Please copy each line below that contains the string "ankle".

╭─ WORKING DATA

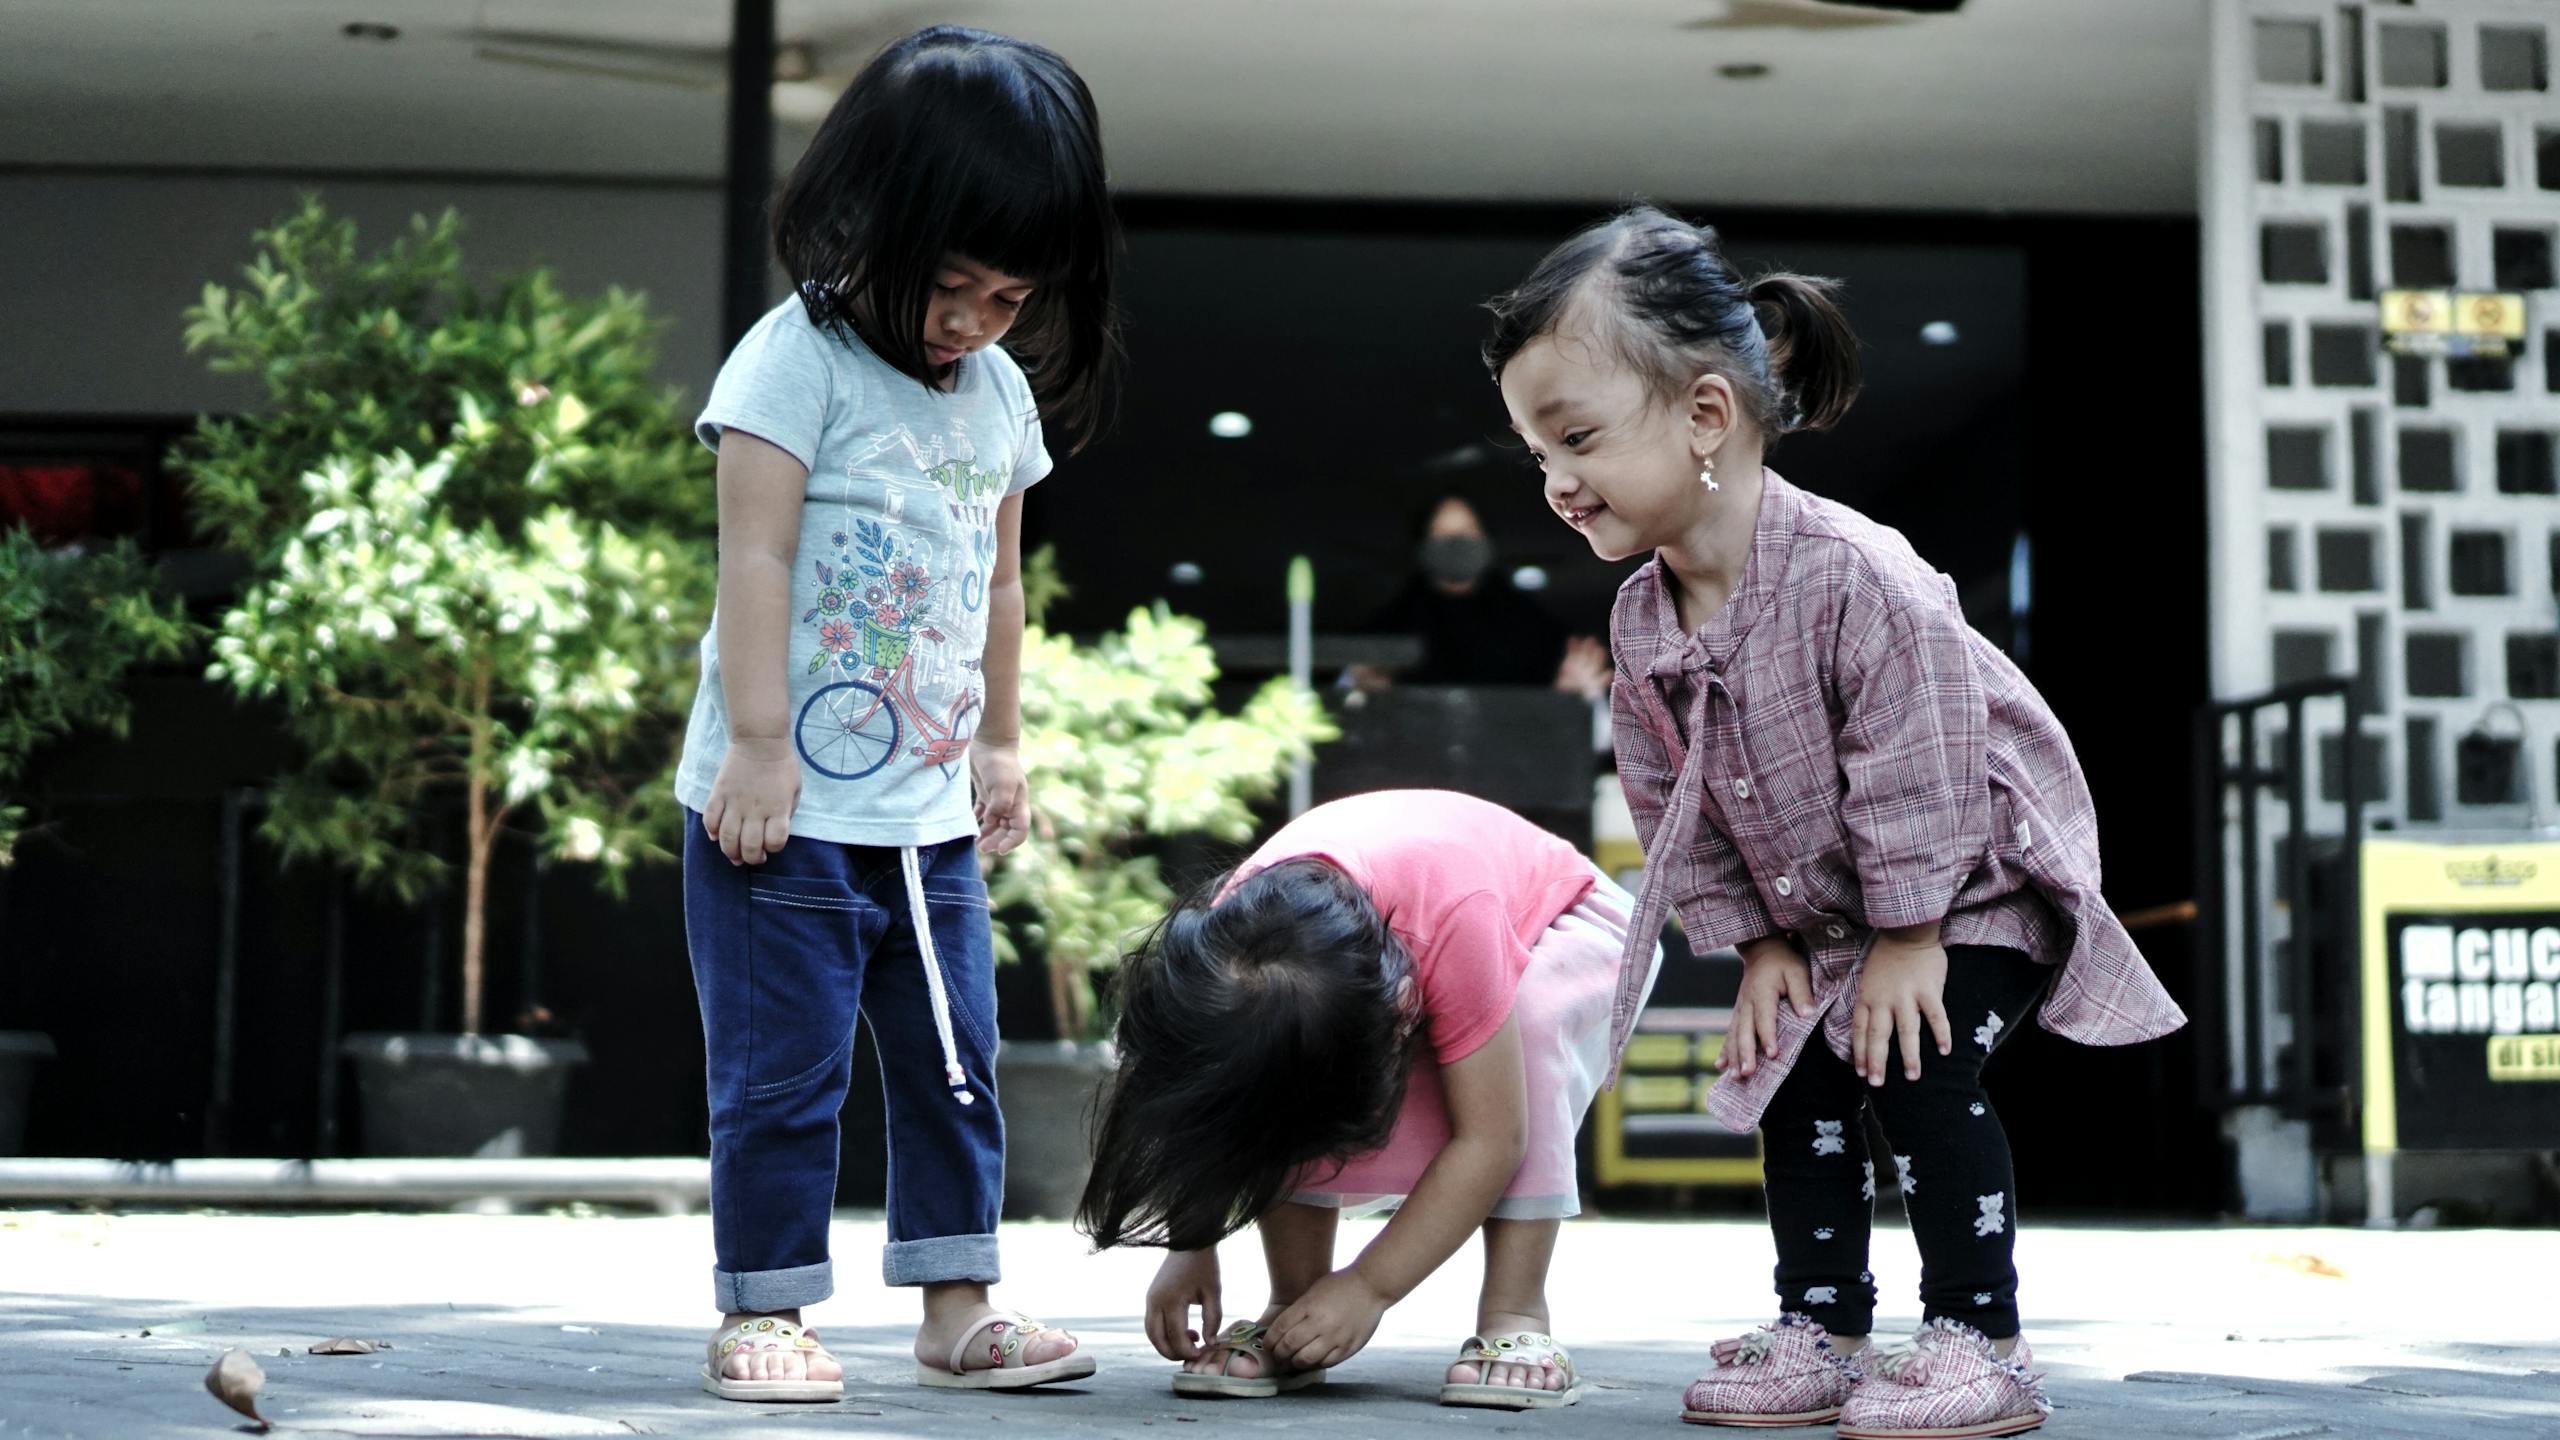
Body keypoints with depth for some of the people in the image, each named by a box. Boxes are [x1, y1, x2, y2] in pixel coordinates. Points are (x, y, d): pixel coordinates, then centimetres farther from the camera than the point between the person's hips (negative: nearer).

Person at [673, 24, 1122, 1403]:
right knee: (782, 1069, 0)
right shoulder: (798, 360, -11)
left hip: (932, 811, 7)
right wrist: (759, 742, -17)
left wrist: (1001, 743, 21)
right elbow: (754, 559, -14)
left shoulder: (1003, 396, 10)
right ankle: (761, 1312, 10)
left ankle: (957, 1302, 19)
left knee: (956, 1060, 10)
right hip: (790, 806, -6)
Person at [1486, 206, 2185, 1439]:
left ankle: (1980, 1338, -7)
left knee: (1919, 1071, -17)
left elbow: (1916, 770, -29)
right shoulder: (1640, 624, -10)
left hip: (1974, 867, -7)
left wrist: (1909, 934, -22)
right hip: (1818, 905, 7)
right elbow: (1672, 804, 0)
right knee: (1797, 1085, 3)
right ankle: (1823, 1330, 13)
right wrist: (1756, 937, -3)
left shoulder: (1853, 575, -34)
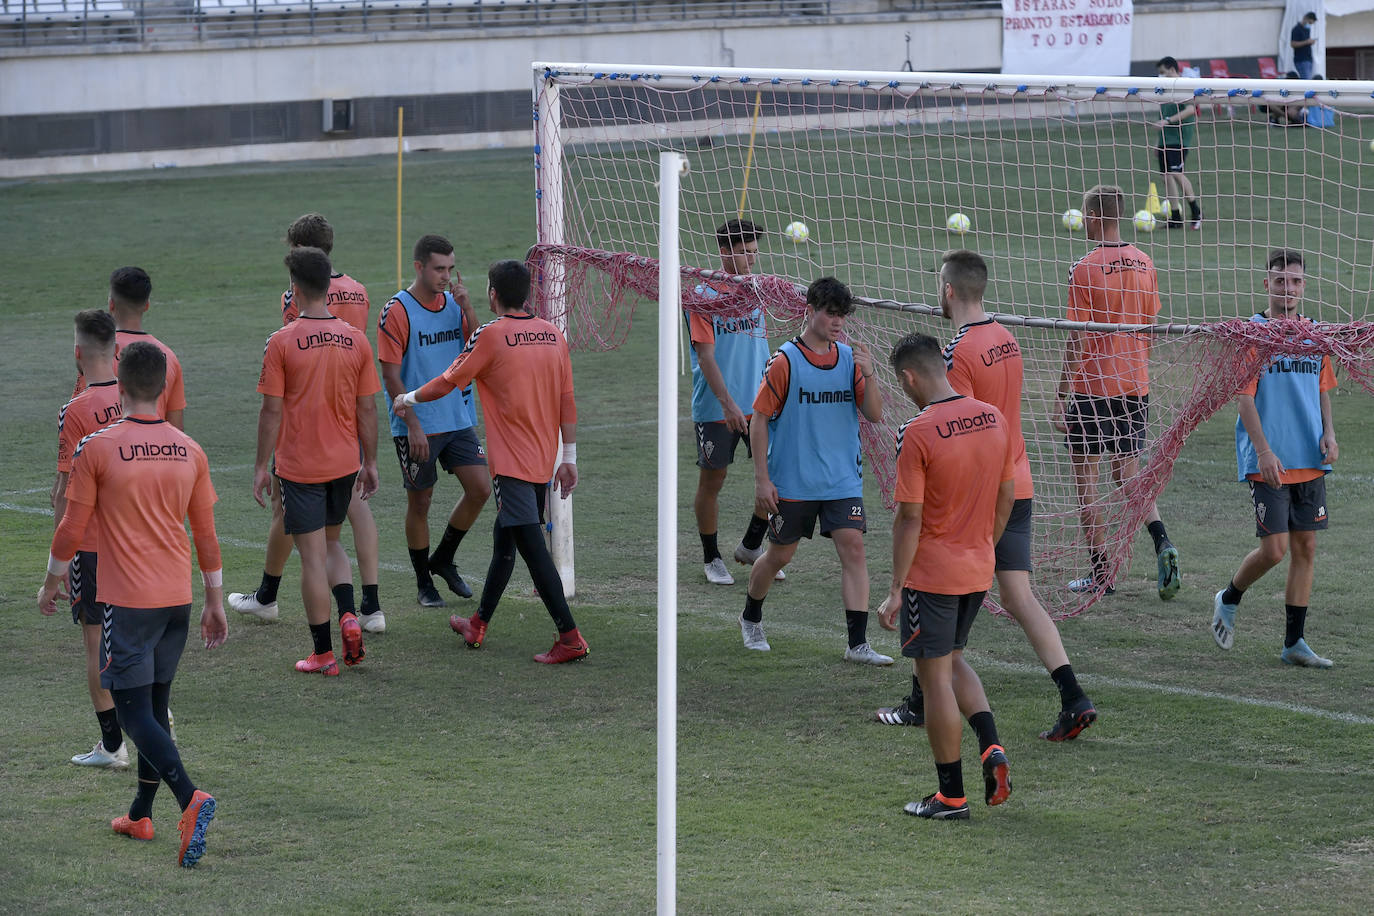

╰─

> _YOUR SOLUTION_:
right ankle: (761, 1312, 10)
left ankle: (957, 1302, 19)
left ankle: (1980, 1338, -7)
right ankle: (1823, 1330, 13)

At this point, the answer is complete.